━━ Excerpted data ━━

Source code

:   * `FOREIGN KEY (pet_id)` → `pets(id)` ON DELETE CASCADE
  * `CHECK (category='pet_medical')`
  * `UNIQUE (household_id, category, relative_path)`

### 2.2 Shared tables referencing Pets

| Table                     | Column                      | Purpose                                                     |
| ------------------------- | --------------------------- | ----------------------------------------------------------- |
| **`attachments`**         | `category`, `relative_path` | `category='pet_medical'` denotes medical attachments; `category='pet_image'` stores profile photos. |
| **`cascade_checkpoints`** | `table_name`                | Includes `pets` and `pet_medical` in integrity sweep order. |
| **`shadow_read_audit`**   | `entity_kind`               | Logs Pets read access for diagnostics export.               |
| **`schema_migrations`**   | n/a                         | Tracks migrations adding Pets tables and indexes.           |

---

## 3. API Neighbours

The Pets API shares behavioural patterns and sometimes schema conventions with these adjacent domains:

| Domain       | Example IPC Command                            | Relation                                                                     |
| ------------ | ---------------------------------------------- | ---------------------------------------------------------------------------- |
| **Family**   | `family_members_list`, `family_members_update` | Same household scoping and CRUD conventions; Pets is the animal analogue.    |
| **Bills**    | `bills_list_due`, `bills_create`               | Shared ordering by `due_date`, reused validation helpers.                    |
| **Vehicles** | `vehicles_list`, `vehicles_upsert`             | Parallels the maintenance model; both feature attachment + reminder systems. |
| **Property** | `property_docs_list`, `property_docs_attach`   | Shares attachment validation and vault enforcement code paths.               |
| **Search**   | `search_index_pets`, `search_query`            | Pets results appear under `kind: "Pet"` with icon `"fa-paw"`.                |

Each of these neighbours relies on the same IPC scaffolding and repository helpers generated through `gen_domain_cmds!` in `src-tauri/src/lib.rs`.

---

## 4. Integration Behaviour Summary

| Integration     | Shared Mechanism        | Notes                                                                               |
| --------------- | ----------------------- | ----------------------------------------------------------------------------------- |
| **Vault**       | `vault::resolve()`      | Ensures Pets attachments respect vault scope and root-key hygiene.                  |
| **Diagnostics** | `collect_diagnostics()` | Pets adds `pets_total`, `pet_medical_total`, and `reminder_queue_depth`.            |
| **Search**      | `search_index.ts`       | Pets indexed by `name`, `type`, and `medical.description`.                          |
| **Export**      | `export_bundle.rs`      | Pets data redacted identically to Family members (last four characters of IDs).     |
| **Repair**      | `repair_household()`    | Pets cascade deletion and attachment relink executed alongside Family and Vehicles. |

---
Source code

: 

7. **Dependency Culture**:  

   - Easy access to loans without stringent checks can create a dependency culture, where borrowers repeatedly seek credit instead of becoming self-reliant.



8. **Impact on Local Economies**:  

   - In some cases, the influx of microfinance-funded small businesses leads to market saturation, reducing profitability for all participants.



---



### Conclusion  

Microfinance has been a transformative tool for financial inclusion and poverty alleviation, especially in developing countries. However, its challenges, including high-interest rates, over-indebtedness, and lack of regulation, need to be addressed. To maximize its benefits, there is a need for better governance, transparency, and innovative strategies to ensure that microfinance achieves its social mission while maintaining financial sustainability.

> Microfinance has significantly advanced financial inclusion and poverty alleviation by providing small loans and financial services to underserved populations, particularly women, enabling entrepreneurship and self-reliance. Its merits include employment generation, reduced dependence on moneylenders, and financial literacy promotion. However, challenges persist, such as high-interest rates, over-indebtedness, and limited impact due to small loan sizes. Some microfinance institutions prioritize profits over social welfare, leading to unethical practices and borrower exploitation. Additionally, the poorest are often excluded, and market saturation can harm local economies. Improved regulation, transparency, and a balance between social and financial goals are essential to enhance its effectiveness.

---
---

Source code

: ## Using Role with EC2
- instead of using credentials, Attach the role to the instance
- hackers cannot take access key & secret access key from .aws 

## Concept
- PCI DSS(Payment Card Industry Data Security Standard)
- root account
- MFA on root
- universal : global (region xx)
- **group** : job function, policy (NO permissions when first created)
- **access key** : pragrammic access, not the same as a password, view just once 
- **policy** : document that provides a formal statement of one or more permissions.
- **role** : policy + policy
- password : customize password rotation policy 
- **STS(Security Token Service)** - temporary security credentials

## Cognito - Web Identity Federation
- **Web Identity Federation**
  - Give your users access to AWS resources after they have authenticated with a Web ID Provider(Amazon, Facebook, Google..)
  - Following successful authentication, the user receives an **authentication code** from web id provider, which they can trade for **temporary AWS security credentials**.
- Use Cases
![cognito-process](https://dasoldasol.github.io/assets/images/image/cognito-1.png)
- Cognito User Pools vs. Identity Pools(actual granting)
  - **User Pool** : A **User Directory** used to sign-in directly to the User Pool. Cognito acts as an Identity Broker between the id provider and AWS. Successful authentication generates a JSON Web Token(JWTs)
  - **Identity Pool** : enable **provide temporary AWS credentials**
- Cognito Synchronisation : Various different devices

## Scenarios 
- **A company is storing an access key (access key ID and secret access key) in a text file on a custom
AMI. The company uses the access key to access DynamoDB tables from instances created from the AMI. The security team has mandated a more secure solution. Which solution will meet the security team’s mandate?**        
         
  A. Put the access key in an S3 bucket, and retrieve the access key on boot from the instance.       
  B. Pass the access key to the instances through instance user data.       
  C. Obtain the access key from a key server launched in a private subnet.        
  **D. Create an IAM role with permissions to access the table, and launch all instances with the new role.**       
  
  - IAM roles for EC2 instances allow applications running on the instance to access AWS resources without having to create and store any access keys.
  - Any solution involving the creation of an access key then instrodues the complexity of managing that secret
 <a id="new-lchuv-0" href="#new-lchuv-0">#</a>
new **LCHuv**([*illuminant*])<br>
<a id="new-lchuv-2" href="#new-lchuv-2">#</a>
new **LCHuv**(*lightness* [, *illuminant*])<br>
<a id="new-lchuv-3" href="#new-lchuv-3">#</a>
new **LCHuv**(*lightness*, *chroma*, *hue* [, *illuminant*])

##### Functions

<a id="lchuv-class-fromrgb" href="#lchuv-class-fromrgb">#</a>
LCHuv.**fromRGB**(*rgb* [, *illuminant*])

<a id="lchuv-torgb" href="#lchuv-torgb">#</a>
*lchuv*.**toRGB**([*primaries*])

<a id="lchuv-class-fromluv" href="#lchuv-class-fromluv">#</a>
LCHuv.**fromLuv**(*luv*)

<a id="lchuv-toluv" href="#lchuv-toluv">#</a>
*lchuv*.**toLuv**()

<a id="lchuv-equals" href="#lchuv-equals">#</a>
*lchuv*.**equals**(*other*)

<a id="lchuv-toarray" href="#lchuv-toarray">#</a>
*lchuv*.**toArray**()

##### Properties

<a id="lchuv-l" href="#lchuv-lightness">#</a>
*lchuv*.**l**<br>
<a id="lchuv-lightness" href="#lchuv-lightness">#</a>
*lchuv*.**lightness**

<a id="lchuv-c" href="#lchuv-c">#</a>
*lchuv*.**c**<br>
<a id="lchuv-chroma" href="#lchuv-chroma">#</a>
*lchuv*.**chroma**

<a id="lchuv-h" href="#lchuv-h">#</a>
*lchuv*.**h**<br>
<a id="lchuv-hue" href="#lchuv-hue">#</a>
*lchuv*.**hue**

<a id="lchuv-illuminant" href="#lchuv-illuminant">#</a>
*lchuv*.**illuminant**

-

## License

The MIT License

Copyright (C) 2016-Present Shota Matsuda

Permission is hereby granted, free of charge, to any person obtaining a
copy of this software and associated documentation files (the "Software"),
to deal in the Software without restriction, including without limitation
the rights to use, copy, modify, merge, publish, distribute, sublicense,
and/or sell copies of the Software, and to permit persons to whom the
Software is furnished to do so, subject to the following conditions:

━━━

# Task description:
Can you rewrite the items from their start through the line containing "### 2.2 Shared tables referencing Pets", swapping "ON DELETE CASCADE" for "ON DELETE RESTRICT" and leaving everything else as it is?

# Completed exercise:
Source code

:   * `FOREIGN KEY (pet_id)` → `pets(id)` ON DELETE RESTRICT
  * `CHECK (category='pet_medical')`
  * `UNIQUE (household_id, category, relative_path)`

### 2.2 Shared tables referencing Pets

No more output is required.